Im November 2021 sollte es mit dem Astroworld Festival endlich wieder richtig losgehen. Die Freude über die Rückkehr des Festivals wird aber stattdessen überschattet: Während eines Auftritts bricht eine Massenpanik aus, zehn Menschen sterben. Das versetzt nicht nur die HipHop-Szene in Aufruhr.
Am 5. November findet in Houston, Texas, zum dritten Mal das HipHop-Open-Air-Festival Astroworld statt, das 2018 durch den Rapper Travis Scott ins Leben gerufen wurde. Nachdem das Festival 2020 wegen Corona nicht stattfinden konnte, soll es 2021 wieder losgehen. Doch als am Abend der Hauptact, Travis Scott selbst, auftritt und die Menschen von der Second Stage Richtung Hauptbühne strömen, befinden sich ganze 50.000 Menschen im Publikum. Es kommt zu einem dichten Gedränge, das in einer Massenpanik endet. Zehn Menschen sterben, mehr als 300 Menschen werden verletzt. Das Internet wird mit Spekulationen, Vorwürfen und Bildmaterial geflutet.
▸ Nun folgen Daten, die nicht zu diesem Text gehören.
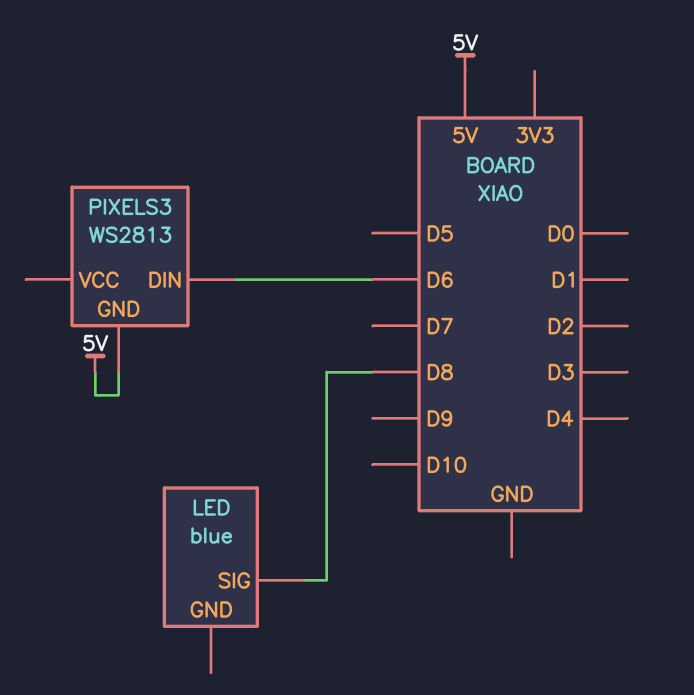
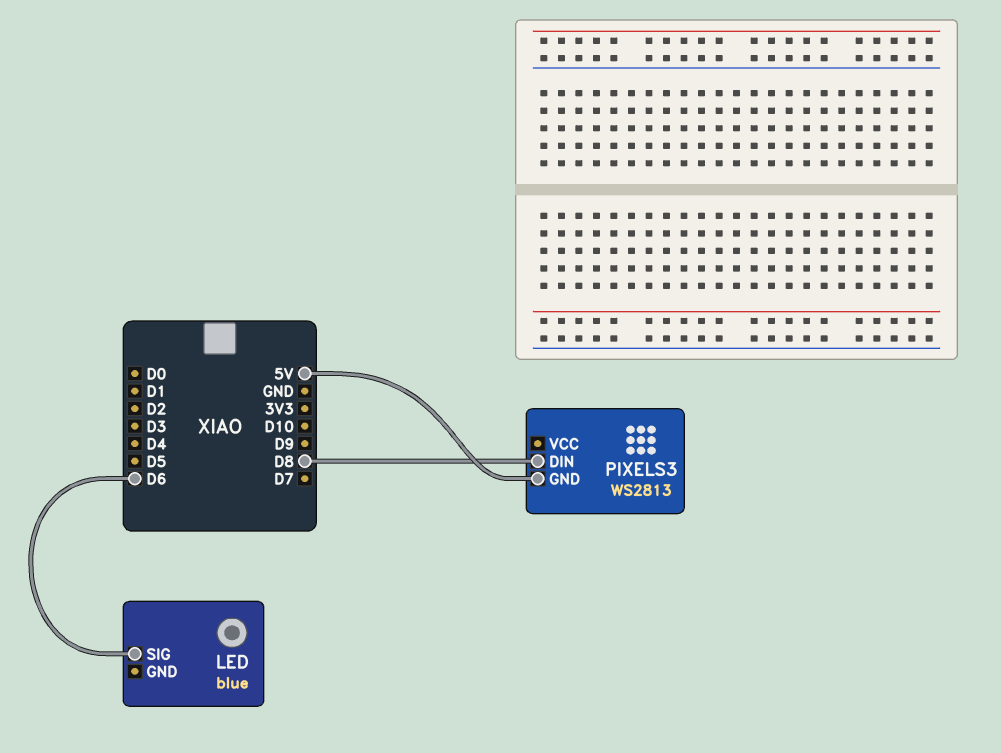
LED pin SIG: D8 -> D6
PIXELS3 pin DIN: D6 -> D8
Nur kurz nach der Tragödie trendet das Thema bereits auf Twitter, unzählige Bilder und Videos von den Geschehnissen machen die Runde. Darunter wird auch immer wieder der Vorwurf laut, Travis Scott hätte die Tragödie verhindern können, wenn er nur das Konzert abgebrochen hätte. Sein Auftritt ging noch ganze vierzig Minuten weiter, nachdem die Polizei die Veranstaltung bereits zu einem „Mass Casualty Event“ erklärt hatte – ein Ereignis mit mehreren Toten.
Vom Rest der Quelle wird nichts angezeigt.